WHAT IS ASKED:
Copy every line of the material below word for word, leaving out the pictures.
• • • •
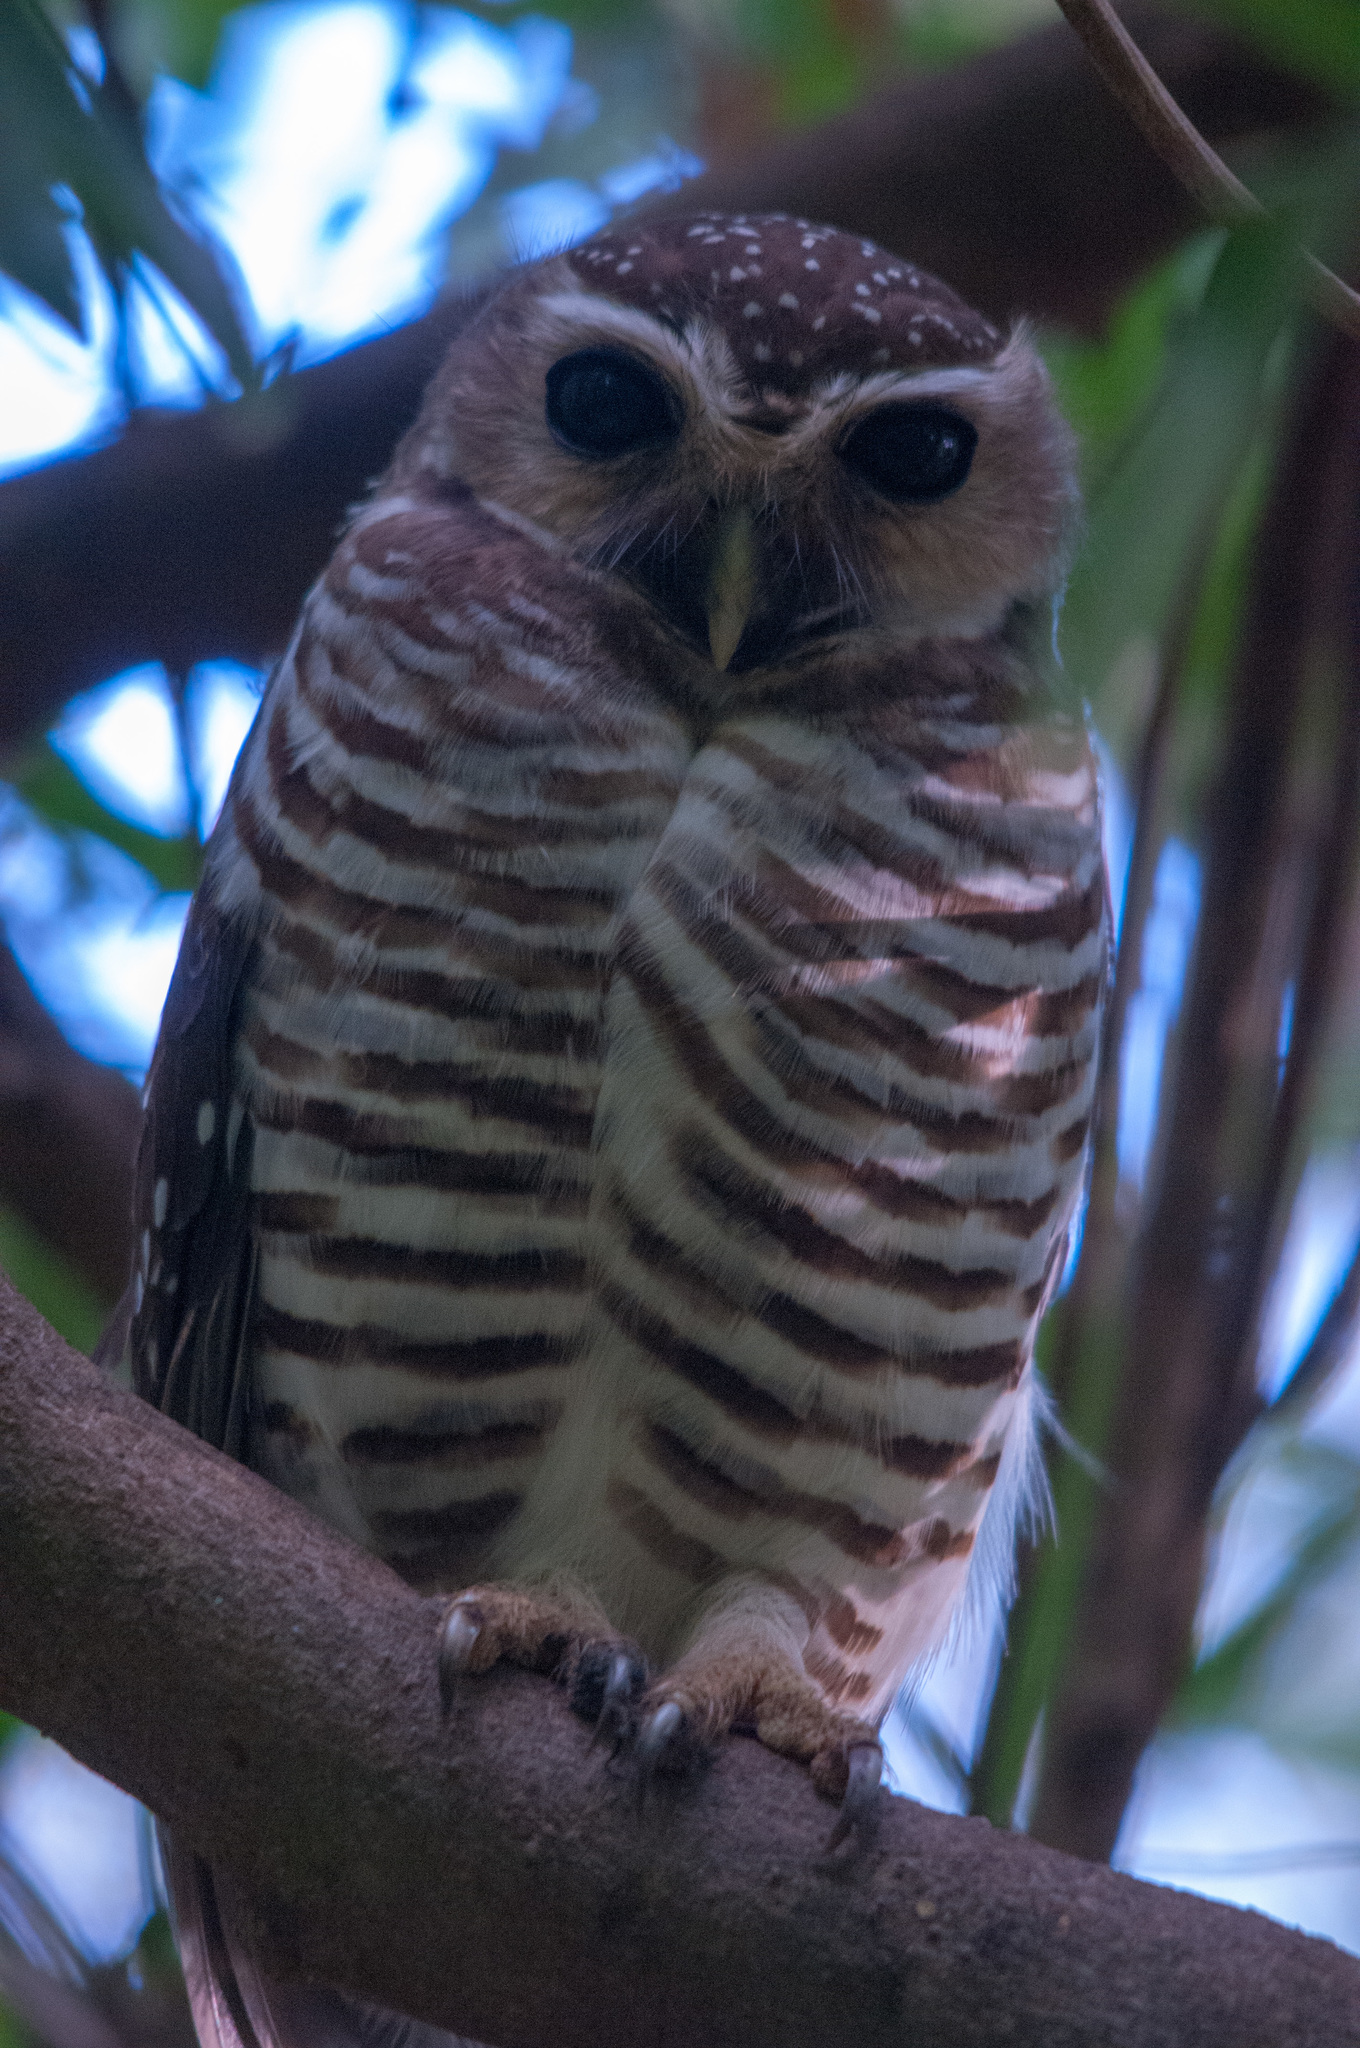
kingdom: Animalia
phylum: Chordata
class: Aves
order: Strigiformes
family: Strigidae
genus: Ninox
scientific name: Ninox superciliaris
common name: White-browed hawk-owl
• • • •
WRITTEN ANSWER:
kingdom: Animalia
phylum: Chordata
class: Aves
order: Strigiformes
family: Strigidae
genus: Ninox
scientific name: Ninox superciliaris
common name: White-browed hawk-owl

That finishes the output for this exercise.